Stored items
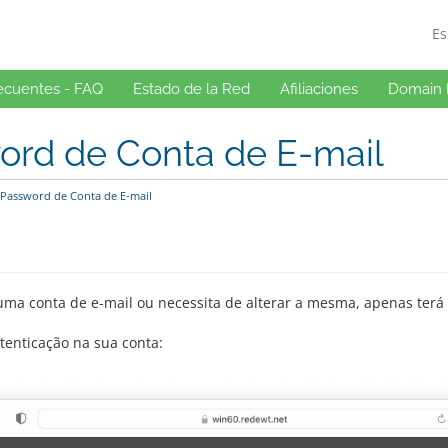
E
ecuentes - FAQ
Estado de la Red
Afiliaciones
Domain 
word de Conta de E-mail
r Password de Conta de E-mail
a conta de e-mail ou necessita de alterar a mesma, apenas terá 
tenticação na sua conta:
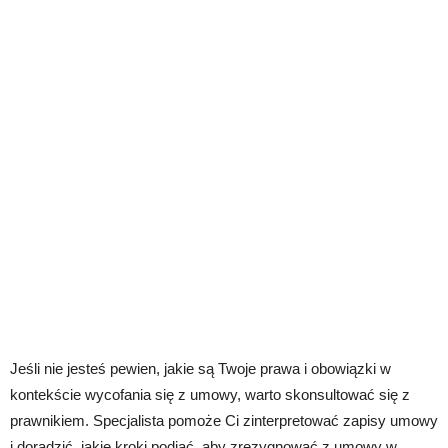
Jeśli nie jesteś pewien, jakie są Twoje prawa i obowiązki w
kontekście wycofania się z umowy, warto skonsultować się z
prawnikiem. Specjalista pomoże Ci zinterpretować zapisy umowy
i doradzić, jakie kroki podjąć, aby zrezygnować z umowy w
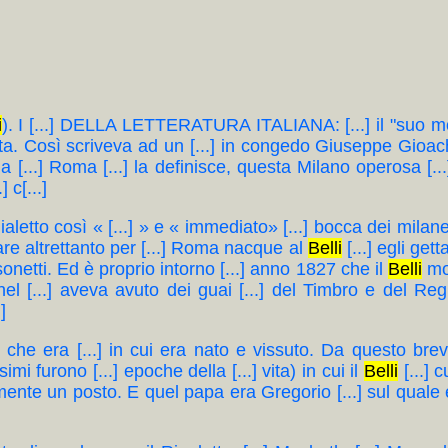
i
). I [...] DELLA LETTERATURA ITALIANA: [...] il "suo m
detta. Così scriveva ad un [...] in congedo Giuseppe Gioa
ia [...] Roma [...] la definisce, questa Milano operosa [..
] c[...]
sco dialetto così « [...] » e « immediato» [...] bocca dei mil
i fare altrettanto per [...] Roma nacque al
Belli
[...] egli get
netti. Ed è proprio intorno [...] anno 1827 che il
Belli
mod
el [...] aveva avuto dei guai [...] del Timbro e del Reg
]
rio che era [...] in cui era nato e vissuto. Da questo bre
simi furono [...] epoche della [...] vita) in cui il
Belli
[...] 
ilmente un posto. E quel papa era Gregorio [...] sul quale 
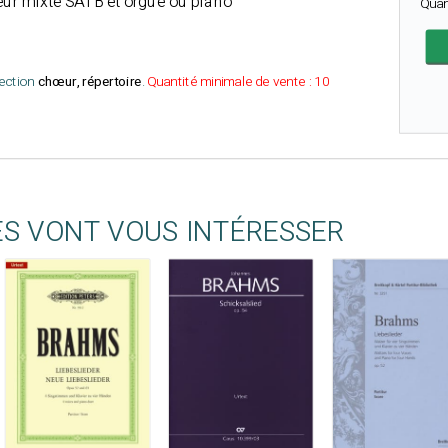
ur mixte SATB et orgue ou piano
Quan
lection
chœur, répertoire
.
Quantité minimale de vente : 10
ES VONT VOUS INTÉRESSER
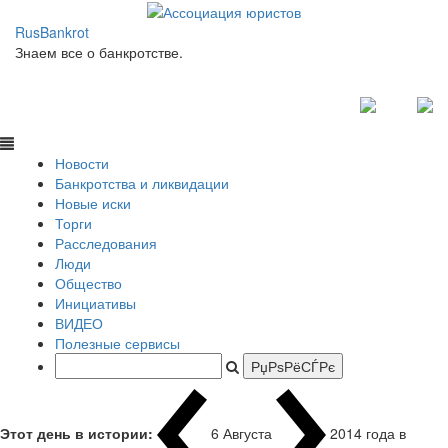
RusBankrot
Знаем все о банкротстве.
Новости
Банкротства и ликвидации
Новые иски
Торги
Расследования
Люди
Общество
Инициативы
ВИДЕО
Полезные сервисы
Этот день в истории:
6 Августа
2014 года в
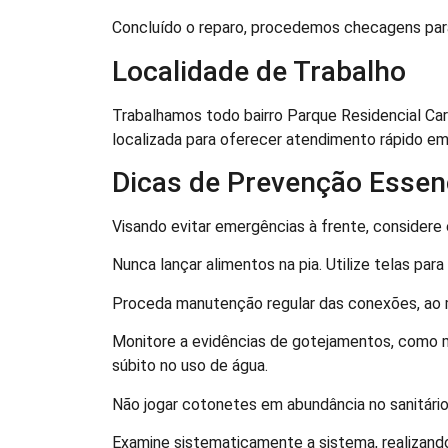
Concluído o reparo, procedemos checagens para
Localidade de Trabalho
Trabalhamos todo bairro Parque Residencial Ca
localizada para oferecer atendimento rápido em
Dicas de Prevenção Essen
Visando evitar emergências à frente, considere 
Nunca lançar alimentos na pia. Utilize telas para
Proceda manutenção regular das conexões, ao m
Monitore a evidências de gotejamentos, como 
súbito no uso de água.
Não jogar cotonetes em abundância no sanitário,
Examine sistematicamente a sistema, realizand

The task
Copy out all of the entries exactly as they stand, with no pictures in your copy.

Answer section
E
ecuentes - FAQ
Estado de la Red
Afiliaciones
Domain 
word de Conta de E-mail
r Password de Conta de E-mail
a conta de e-mail ou necessita de alterar a mesma, apenas terá 
tenticação na sua conta:
Jeśli nie jesteś pewien, jakie są Twoje prawa i obowiązki w
kontekście wycofania się z umowy, warto skonsultować się z
prawnikiem. Specjalista pomoże Ci zinterpretować zapisy umowy
i doradzić, jakie kroki podjąć, aby zrezygnować z umowy w
i
). I [...] DELLA LETTERATURA ITALIANA: [...] il "suo m
detta. Così scriveva ad un [...] in congedo Giuseppe Gioa
ia [...] Roma [...] la definisce, questa Milano operosa [..
] c[...]
sco dialetto così « [...] » e « immediato» [...] bocca dei mil
i fare altrettanto per [...] Roma nacque al
Belli
[...] egli get
netti. Ed è proprio intorno [...] anno 1827 che il
Belli
mod
el [...] aveva avuto dei guai [...] del Timbro e del Reg
]
rio che era [...] in cui era nato e vissuto. Da questo bre
simi furono [...] epoche della [...] vita) in cui il
Belli
[...] 
ilmente un posto. E quel papa era Gregorio [...] sul quale 
ur mixte SATB et orgue ou piano
Quan
lection
chœur, répertoire
.
Quantité minimale de vente : 10
ES VONT VOUS INTÉRESSER
RusBankrot
Знаем все о банкротстве.
Новости
Банкротства и ликвидации
Новые иски
Торги
Расследования
Люди
Общество
Инициативы
ВИДЕО
Полезные сервисы
Этот день в истории:
6 Августа
2014 года в
Concluído o reparo, procedemos checagens para
Localidade de Trabalho
Trabalhamos todo bairro Parque Residencial Ca
localizada para oferecer atendimento rápido em
Dicas de Prevenção Essen
Visando evitar emergências à frente, considere 
Nunca lançar alimentos na pia. Utilize telas para
Proceda manutenção regular das conexões, ao m
Monitore a evidências de gotejamentos, como 
súbito no uso de água.
Não jogar cotonetes em abundância no sanitário,
Examine sistematicamente a sistema, realizand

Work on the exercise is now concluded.